(An excerpt from a dataset)
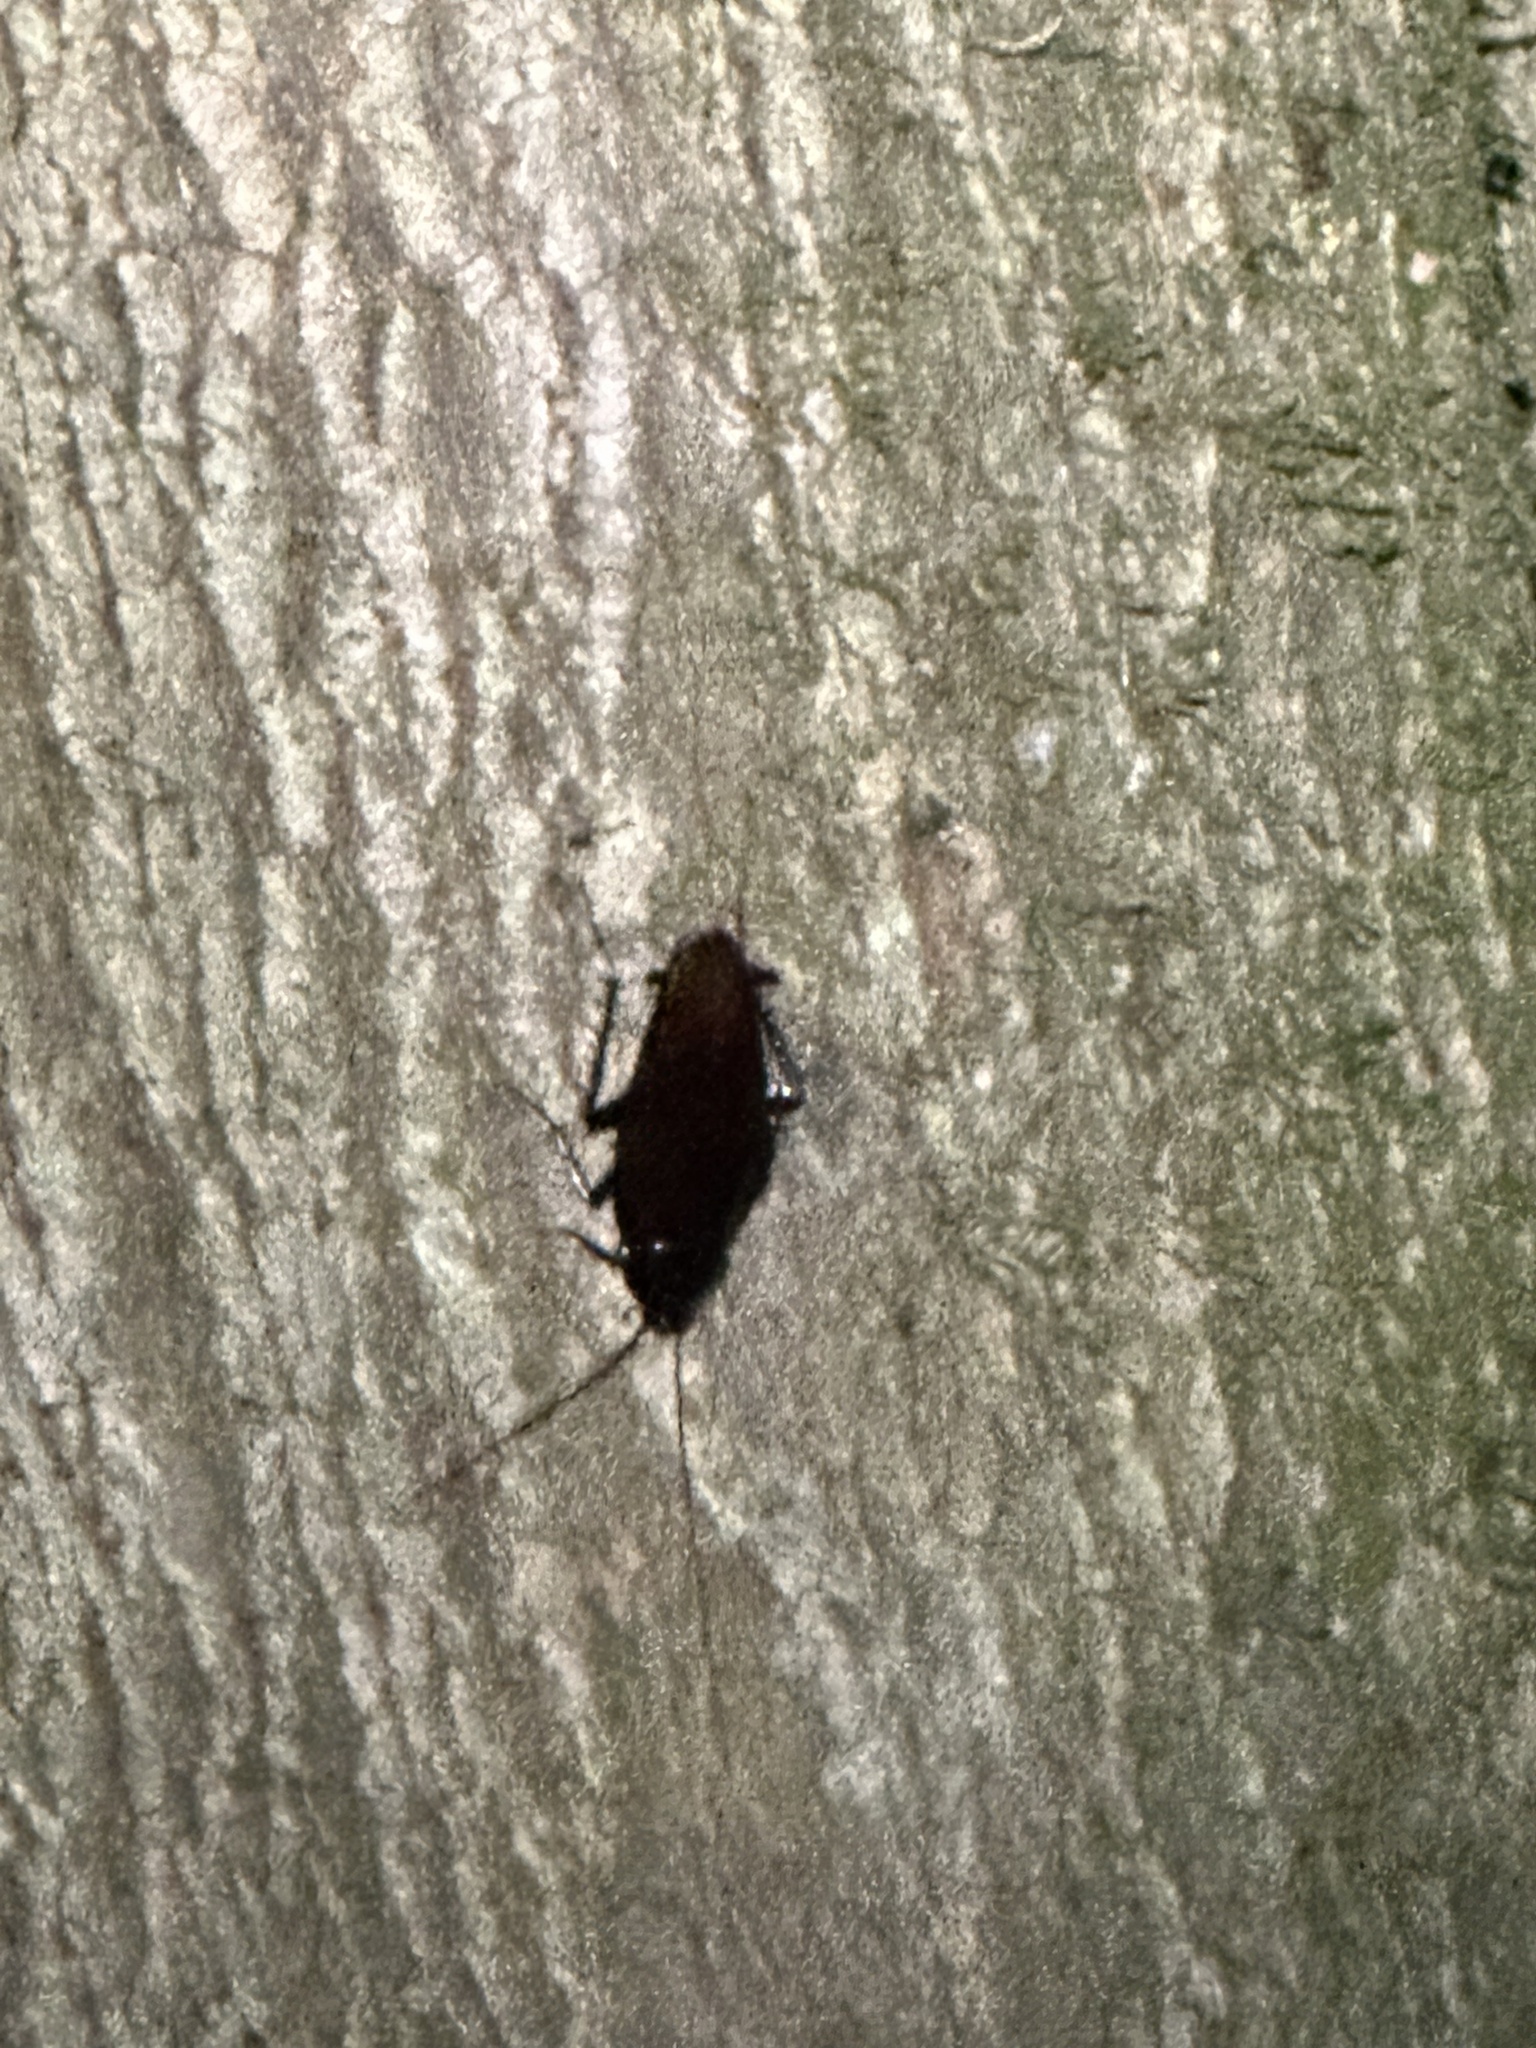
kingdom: Animalia
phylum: Arthropoda
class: Insecta
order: Blattodea
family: Blattidae
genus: Periplaneta
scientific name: Periplaneta fuliginosa
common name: Smokeybrown cockroad
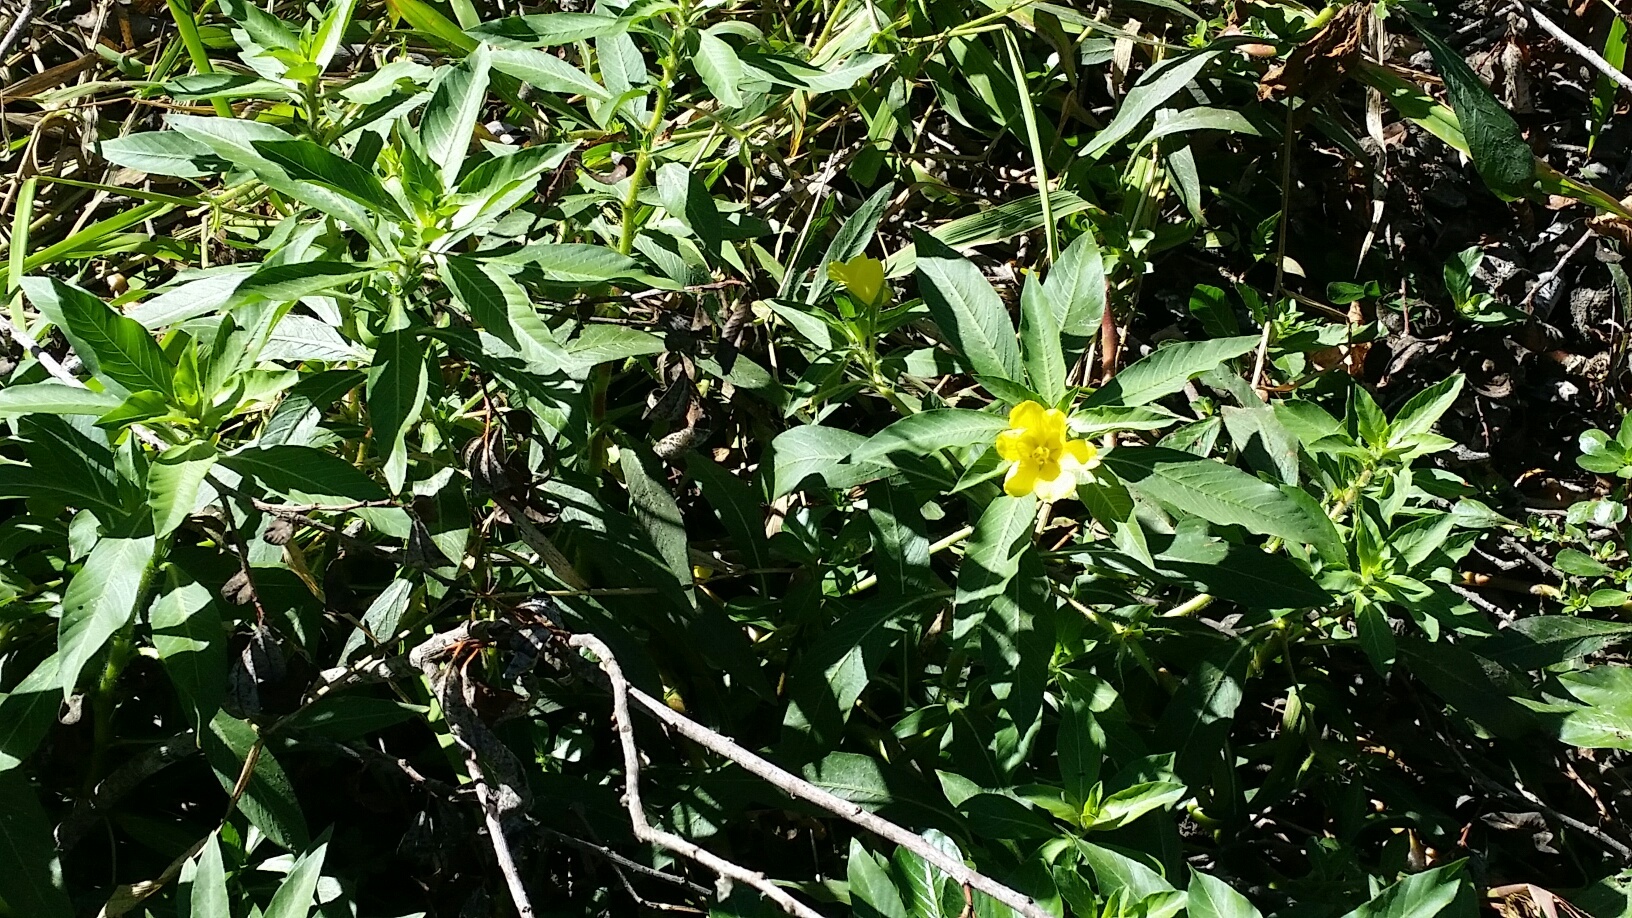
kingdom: Plantae
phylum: Tracheophyta
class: Magnoliopsida
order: Myrtales
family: Onagraceae
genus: Ludwigia
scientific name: Ludwigia hexapetala
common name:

[Written problem]
Reproduce verbatim the lines of the records from the line containing "order: Blattodea" through the end of the records, and omit the pictures.

[Exercise solution]
order: Blattodea
family: Blattidae
genus: Periplaneta
scientific name: Periplaneta fuliginosa
common name: Smokeybrown cockroad
kingdom: Plantae
phylum: Tracheophyta
class: Magnoliopsida
order: Myrtales
family: Onagraceae
genus: Ludwigia
scientific name: Ludwigia hexapetala
common name:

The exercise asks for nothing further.